**Passage provided:**
☆ ☆ ☆ ☆ ☆
[ 
https://issues.apache.org/jira/browse/AIRFLOW-2946?page=com.atlassian.jira.plugin.system.issuetabpanels:comment-tabpanel&focusedCommentId=17237358#comment-17237358
 ] 

Christian Pfaff commented on AIRFLOW-2946:
------------------------------------------

I'm facing the same issue and have tried a couple of things:
 * increased the sql_alchemy_pool_size and -max_overflow in airflow.cfg
 * increased no of max connections on Postgres

nothing worked.

Background: The DAG is calling several 10-thousand objects behind a REST API 
endpoint via a HttpHook in parallel. Therefore, the requests are running in 
Threads with batches of 100.

 

What works as a quick-fix for me is a modified version of the HttpHook, which 
"caches" the conn in a static variable:
{code:java}
class HttpHook2(BaseHook):    
...
    conn = None 
...

    def get_conn(self, headers=None):        
    ...        
    session = requests.Session()        
    if self.http_conn_id:            
        if HttpHook2.conn == None:                 
            HttpHook2.conn = self.get_connection(self.http_conn_id)
☆ ☆ ☆ ☆ ☆
**Records provided:**

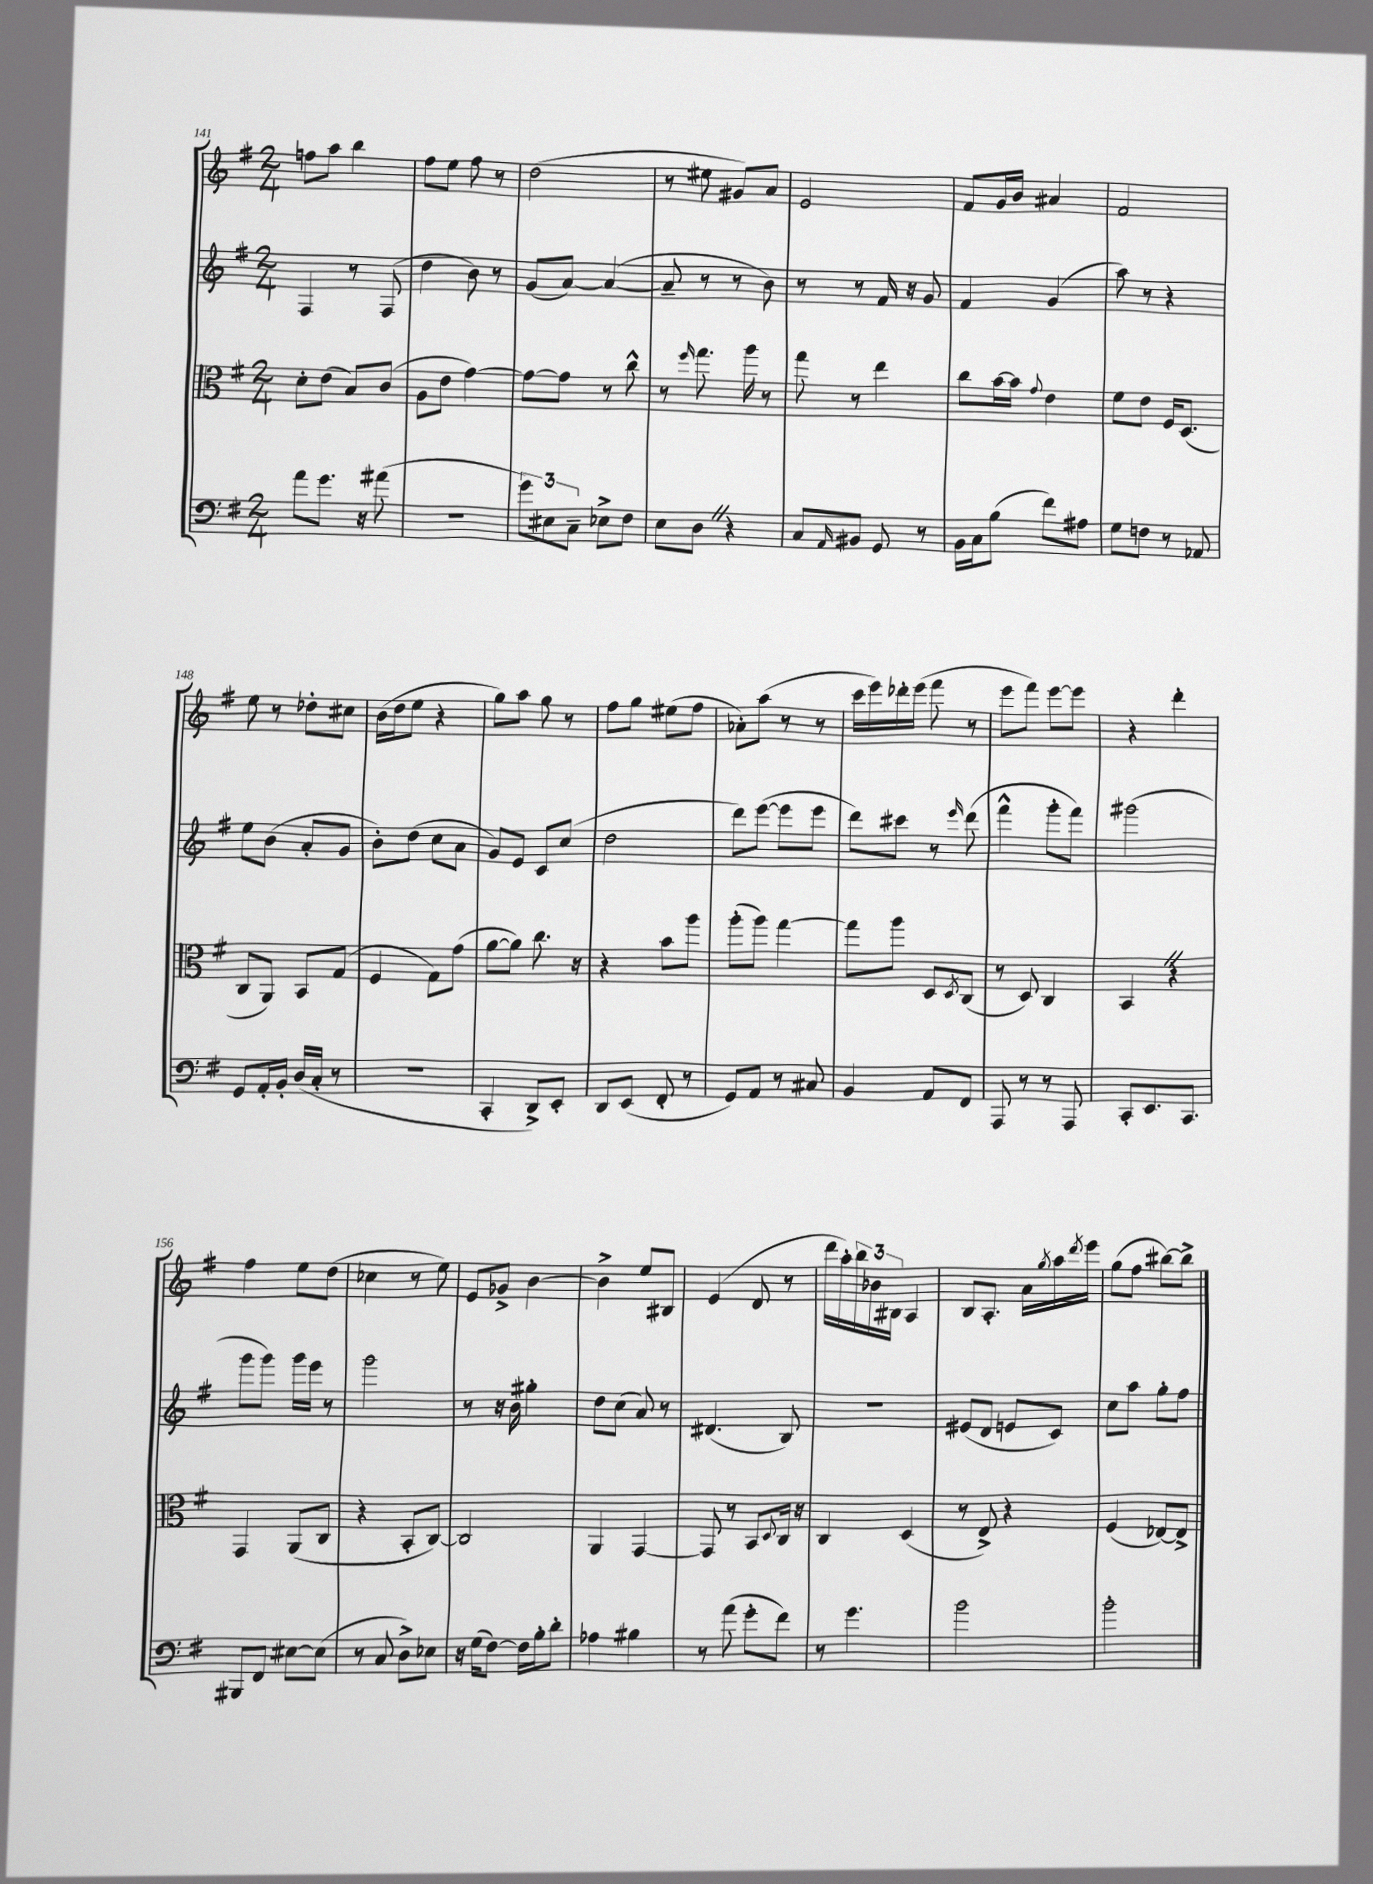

**kern	**kern	**kern	**kern
*part4	*part3	*part2	*part1
*staff4	*staff3	*staff2	*staff1
*clefF4	*clefC3	*clefG2	*clefG2
*k[f#]	*k[f#]	*k[f#]	*k[f#]
*M2/4	*M2/4	*M2/4	*M2/4
=141	=141	=141	=141
8a\L	8d'\L	4F#/	8ffn\L
8.g\J	(8e\J	.	8aa\J
.	8B/L)	8r	4bb\
16r	.	.	.
(8a#X\	(8c/J	(8F#/	.
=142	=142	=142	=142
2r	8A\L	4dd\	8ff#\L
.	8e\J	.	8ee\J
.	[4g\)	8b\)	8ff#\
.	.	8r	8r
=143	=143	=143	=143
12g\L)	8g\L_	(8g/L	(2dd\
12E#X\	.	.	.
.	8g\J]	[8a/J)	.
12C~\J	.	.	.
8E-X^\L	8r	(4a/_	.
8F#\J	8cc^^\	.	.
=144	=144	=144	=144
8E\L	8r	8a~/]	8r
.	16qqff#/	.	.
8DZ\J	8.gg\	8r	8ee#X\
4r	.	8r	8g#X/L)
.	16aa\	.	.
.	8r	8b\)	8a/J
=145	=145	=145	=145
8C/L	8gg\	8r	2e/
16qqAA/	.	.	.
8BB#X/J	8r	8r	.
8GG/	4ee\	16f#/	.
.	.	16r	.
8r	.	8g/	.
=146	=146	=146	=146
16BB\LL	8cc\L	4f#/	8f#/L
16C\J	.	.	.
(8B\J	[16b\L	.	16g/L
.	16b\JJ]	.	16b/JJ
.	8qqg/	.	.
8f#\L)	4e\	(4g/	4a#X/
8A#X\J	.	.	.
=147	=147	=147	=147
8G\L	8f#\L	8aa\)	2f#/
8Fn\J	8e\J	8r	.
8r	16F#/KL	4r	.
.	(8.D/J	.	.
8AA-X/	.	.	.
!!LO:LB:g=z
=148	=148	=148	=148
8GG/L	8C/L	8ee\L	8ee\
16AA'/L	8AA/J)	(8b\J	8r
16BB'/JJ	.	.	.
(16D/LL	8BB/L	8a'/L	8dd-X'\L
16C'/JJ	.	.	.
8r	(8G/J	8g/J	8cc#X\J
=149	=149	=149	=149
2r	4F#/	8b'\L)	(16b\LL
.	.	.	16dd\J
.	.	(8dd\J	8ee\J
.	8G\L)	8cc\L	4r
.	(8g\J	8a\J	.
=150	=150	=150	=150
4CC'/	[8a\L	8g/L)	8gg\L)
.	8a\J])	8e/J	8aa\J
8DD^/L)	8.cc\	8c/L	8gg\
8EE'/J	.	(8cc/J	8r
.	16r	.	.
=151	=151	=151	=151
8DD/L	4r	2dd\	8ff#\L
(8EE/J	.	.	8gg\J
8FF#'/	8b\L	.	(8ee#X\L
8r	8aa\J	.	8ff#\J
=152	=152	=152	=152
8GG/L)	(8aa'\L	8ddd\L)	8a-X'\L)
8AA/J	8aa\J)	([8eee\J	(8aa\J
8r	[4gg\	8eee\L]	8r
8C#X/	.	8eee\J	8r
=153	=153	=153	=153
4BB/	8gg\L]	8ddd\L)	16ccc\LL
.	.	.	16eee\)
.	8aa\J	8ccc#X\J	16ddd-X'\
.	.	.	(16eee\JJ
8AA/L	8D/L	8r	8fff#\
.	8qD/	16qqeee/	.
8FF#/J	(8C/J	(8ddd\	8r
=154	=154	=154	=154
8AAA/	8r	4fff#^^\	8eee\L
8r	8D/)	.	8fff#\J)
8r	4C/	8ggg'\L	[8eee\L
8AAA/	.	8fff#\J)	8eee\J]
=155	=155	=155	=155
8CC'/L	4BBZ/	(2ggg#X\	4r
8.EE/	.	.	.
.	4r	.	4ddd'\
8.CC/J	.	.	.
!!LO:LB:g=z
=156	=156	=156	=156
8BBB#X/L	4GG/	8ggg\L	4ff#\
8FF#/J	.	8ggg\J)	.
[8E#X\L	(8AA/L	16ggg\LL	8ee\L
.	.	16eee\JJ	.
(8E#\J]	8C/J	8r	(8dd\J
=157	=157	=157	=157
8r	4r	2ggg\	4cc-X\
8C/	.	.	.
8D^\L)	8BB'/L	.	8r
8E-X\J	[8C/J)	.	8ee\)
=158	=158	=158	=158
16r	2C/]	8r	8e/L
(16G\KL	.	.	.
[8F#\J)	.	16r	8g-X^/J
.	.	16b\	.
16F#\LL]	.	4gg#X'\	[4b\
16B'\J	.	.	.
8d'\J	.	.	.
=159	=159	=159	=159
4A-X\	4AA/	8dd\L	4b^\]
.	.	(8cc\J	.
4B#X\	[4GG/	8a/)	8ee/L
.	.	8r	8B#X/J
=160	=160	=160	=160
8r	8GG/]	(4.d#X/	(4e/
(8a\	8r	.	.
8g'\L	8BB/L	.	8d/
.	8qqD/	.	.
8f#\J)	16C/Jk	8B/)	8r
.	16r	.	.
=161	=161	=161	=161
8r	4C/	2r	16ddd\LL
.	.	.	16aa'\)
4.g\	.	.	24bb\
.	.	.	24b-X\
.	.	.	24B#X\JJ
.	(4D/	.	4A/
=162	=162	=162	=162
2b\	8r	(8e#X/L	8B/L
.	8E^/)	8d/J	8.A'/J
.	4r	8en/L	.
.	.	.	16a\LL
.	.	.	8qgg/
.	.	8c/J)	16aa\
.	.	.	8qddd/
.	.	.	16eee\JJ
=163	=163	=163	=163
2b'\	(4F#/	8cc\L	(8gg\L
.	.	8aa\J	8ff#\J
.	[8E-X/L)	8gg'\L	[8bb#X\L)
.	8E-^/J]	8ff#\J	8bb#^\J]
==	==	==	==
*-	*-	*-	*-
☆ ☆ ☆ ☆ ☆
Please reproduce the entire Airflow HttpHook comment word for word.

[ 
https://issues.apache.org/jira/browse/AIRFLOW-2946?page=com.atlassian.jira.plugin.system.issuetabpanels:comment-tabpanel&focusedCommentId=17237358#comment-17237358
 ] 

Christian Pfaff commented on AIRFLOW-2946:
------------------------------------------

I'm facing the same issue and have tried a couple of things:
 * increased the sql_alchemy_pool_size and -max_overflow in airflow.cfg
 * increased no of max connections on Postgres

nothing worked.

Background: The DAG is calling several 10-thousand objects behind a REST API 
endpoint via a HttpHook in parallel. Therefore, the requests are running in 
Threads with batches of 100.

 

What works as a quick-fix for me is a modified version of the HttpHook, which 
"caches" the conn in a static variable:
{code:java}
class HttpHook2(BaseHook):    
...
    conn = None 
...

    def get_conn(self, headers=None):        
    ...        
    session = requests.Session()        
    if self.http_conn_id:            
        if HttpHook2.conn == None:                 
            HttpHook2.conn = self.get_connection(self.http_conn_id)